Гетти отмечает, что некоторые из традиционных практик не пережили 1917 года, и далее обсуждает вопрос, почему все же многие из старых практик сохранились. Его ответ звучит так: «большевики продолжили преемственность, не отдавая себе отчета в своем выборе», «невозможно вообразить сталинистов, сознательно просматривающих меню традиционных практик и выбирающих подходящие». И далее: «…любой антрополог сильно бы удивился, если бы большевики (и вообще русские) в 1917 году внезапно полностью преобразились и изменили своей тысячелетней культуре… Они были наследниками, если не пленниками, вековых представлений, в том числе о персонализме политики и, собственно, самого государства» [17, с. 76–77]. Этот ответ вряд ли можно считать убедительным, и вот почему. Первая волна перестройки Российского государства случилась сразу же после октябрьского переворота. Все мы помним статьи Ленина о строительстве и реорганизации нового государства. Не только Ленин, но и Сталин неоднократно пересматривал традиционные практики управления, о чем Гетти пишет в другом месте, однако не называя их таковыми. Сталинская избирательная реформа является одним из примеров такого рода. Впрочем, это не первый случай в книге, когда Гетти противоречит сам себе. Как известно, избирательная реформа 1936 года фактически захлебнулась. Гетти использует этот пример, чтобы подтвердить правоту его точки зрения, что все, мол, возвращается на круги своя. Однако реформа все-таки была инициирована. Зачем и почему? Это была очевидная попытка формирования нового института в советской политической практике. Не было ли это примером управленческой рефлексии и сознательной попытки преодоления старых культурных кодов?

Тема культурных кодов и их «перекодировки» продолжает занимать умы российских культурологов и социологов. Так, Даниил Дондурей неоднократно возвращается к этой теме в своих публикациях [4; 11]: «От того, сумеем ли мы преодолеть веками формировавшиеся стереотипы и комплексы, сможем ли мы поколебать святая святых — наши культурные коды, многое зависит в будущем. Будем ли мы когда-нибудь жить в нормальной и современной стране или продолжим перемещаться во времени от одного превратного понимания своей истории до другого?»

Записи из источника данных
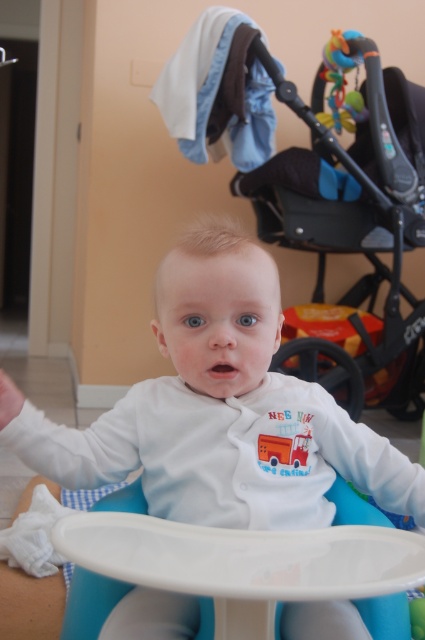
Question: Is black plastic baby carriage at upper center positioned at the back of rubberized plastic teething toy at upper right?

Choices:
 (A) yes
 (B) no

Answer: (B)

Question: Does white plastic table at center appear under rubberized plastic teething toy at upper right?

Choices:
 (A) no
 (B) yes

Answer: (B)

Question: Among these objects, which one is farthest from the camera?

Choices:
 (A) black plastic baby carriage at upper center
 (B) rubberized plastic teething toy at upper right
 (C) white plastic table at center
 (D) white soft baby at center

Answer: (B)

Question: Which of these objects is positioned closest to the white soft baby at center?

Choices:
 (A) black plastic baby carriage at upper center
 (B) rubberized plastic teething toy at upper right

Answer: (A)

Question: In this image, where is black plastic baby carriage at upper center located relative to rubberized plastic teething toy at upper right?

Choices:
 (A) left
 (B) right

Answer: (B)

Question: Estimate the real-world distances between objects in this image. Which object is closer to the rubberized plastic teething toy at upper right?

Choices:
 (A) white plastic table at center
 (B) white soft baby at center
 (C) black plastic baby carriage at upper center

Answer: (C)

[НАБОР ЗАДАНИЙ]
(1) Замените «teething toy» на «chew toy» в записях на участке от их начала до строки с «Answer: (A)» включительно и приведите этот участок целиком, больше ничего не меняя. Изображения в ответ не включайте.
(2) Продолжите текст о культурных кодах в советской и российской политике, начав сразу после его последнего предложения.

[СПИСОК ОТВЕТОВ]
(1)
Question: Is black plastic baby carriage at upper center positioned at the back of rubberized plastic chew toy at upper right?

Choices:
 (A) yes
 (B) no

Answer: (B)

Question: Does white plastic table at center appear under rubberized plastic chew toy at upper right?

Choices:
 (A) no
 (B) yes

Answer: (B)

Question: Among these objects, which one is farthest from the camera?

Choices:
 (A) black plastic baby carriage at upper center
 (B) rubberized plastic chew toy at upper right
 (C) white plastic table at center
 (D) white soft baby at center

Answer: (B)

Question: Which of these objects is positioned closest to the white soft baby at center?

Choices:
 (A) black plastic baby carriage at upper center
 (B) rubberized plastic chew toy at upper right

Answer: (A)

(2)
Вообще-то говоря, проблема перекодировки национальных кодов уже теоретически довольно понятна, однако эффективность ее социоинженерного решения зависит от многих факторов. В сталинскую эпоху была предпринята попытка воспитания советского человека или, иначе, перекодировка системы общественных и индивидуальных ценностей. Унификация и переписывание школьных и университетских учебников отечественной истории, фильмы и телевидение по госзаказу, цензурирование информации — вот только несколько давно известных способов перекодирования общественной памяти, культурных и моральных кодов нации.

США тоже не отстают от России в перекодировке общественного сознания нации. Американская культурная революция, не путать с китайской, была начата в середине XX века. Так, кодекс личной ответственности и независимости от государственных структур, знаменитый американский индивидуализм, столь органичный для граждан XIX — начала XX века, теперь разделяется только половиной ее населения. Сегодняшние американцы все больше и больше тяготеют к социалистической модели государства и поддерживают на выборах харизматических кандидатов с патерналистской программой. Большое влияние на процесс перекодировки нации оказали работы Франкфуртской философской школы. Это направление, называемое культурным марксизмом, которое транслировалось через государственные школы, колледжи, телевидение и другие СМИ, существенно изменило культурный генотип американской нации, включая ее управленческие практики.

Однако неудивительно, что Гетти ничего не говорит о возможности перекодирования и представляет большевиков «наследниками, если не пленниками, вековых представлений». В своей книге он намеренно разорвал каузальную связь между политической практикой и идеологией. Увлекшись антропологическим подходом, он делает очень сильное утверждение, что политические практики «укоренились в российской истории независимо от господствующей идеологии…» [17, с. 31]. Он не отрицает наличие и значимость идеологии, однако предупреждает: «мы просто рассматриваем ее (политическую практику. — И.Ж.) отдельно» (там же). Отказавшись от взаимозависимости идеологии и управленческих практик, Гетти фактически отказался от одного из наиболее важных механизмов изменения управленческих практик.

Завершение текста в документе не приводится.